Le postulat des Exercices, enraciné dans l’expérience mystique d’Ignace, peut s’énoncer ainsi : le Dieu trinitaire de la Bible est un Dieu créateur et sauveur qui ne cesse de vouloir se communiquer à sa créature et l’appelle à entrer en relation de réciprocité avec Lui. Sa manière d’aimer est de se donner par et à travers un monde créé pour elle selon un dessein créateur. Les Exercices spirituels établissent l’homme dans cet échange d’amour en et avec Dieu, l’invitant à entrer toujours davantage dans la relation d’Alliance. Ce processus dynamique passe par l’apprentissage de la parole vraie, c’est-à-dire la capacité à nommer ce qui touche. Car, « parler vraiment, c’est faire correspondre adéquatement une représentation à un affect2 ». Les Exercices spirituels font découvrir que Dieu rejoint l’homme, en premier lieu, à travers son affectivité, et non d’abord dans ses idées. Car ce Dieu créateur parle véritablement et définitivement à l’homme par son Verbe incarné : « Le “Roc” divin, permanence de la Parole créatrice se communique à la créature en lui donnant d’être à son tour créatrice, capable de parler3. » La pédagogie des Exercices spirituels insistent beaucoup sur tout ce qui est création et imagination : le retraitant est toujours invité à se remémorer visuellement la scène évangélique qu’il contemple et à y prendre une place mentalement avant de « parler à Dieu comme un ami parle à son ami » (n° 54). En même temps, cette succession de projections lui donne de faire tomber au fur et à mesure les représentations qu’il s’était faites de son avenir qu’il peut alors inventer, dans un dialogue avec Celui qui lui ouvre de nouvelles images. La spiritualité d’Ignace, très incarnée, encourage donc l’usage des sentiments et de l’imagination aussi bien que celle de l’intelligence dans la recherche de Dieu.
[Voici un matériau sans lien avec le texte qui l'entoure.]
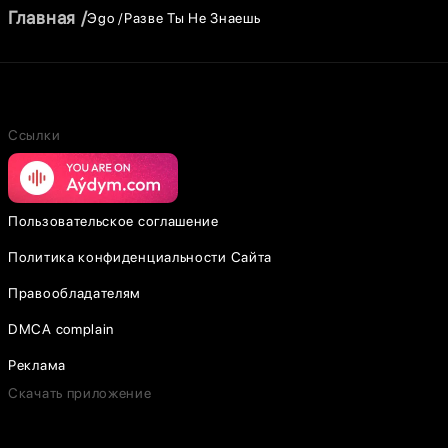
Главная
Эgo
Разве Ты Не Знаешь
Ссылки
Пользовательское соглашение
Политика конфиденциальности Сайта
Правообладателям
DMCA complain
Реклама
Скачать приложение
En ouvrant, toujours plus largement, « l’espace du désir4 » elle nous montre que, trouver Dieu dans le présent du monde, revient à le chercher toujours davantage et donc ailleurs, dans le déplacement même.
 

Notes
1 - Jean-Claude Guy, « Introduction » in Ignace de Loyola, Exercices Spirituels, traduction du texte latin de la Vulgate par Jean-Claude Guy, Seuil, 1982, p. 29.
2 - Adrien Demoustier, Cours d’anthropologie spirituelle, Centre Sèvres, 2005.
3 - Ibid.
4 - Cf. l’article de Michel de Certeau, « L’espace du désir ou le fondement des Exercices spirituels », Christus n° 77, 1973, p. 118-128.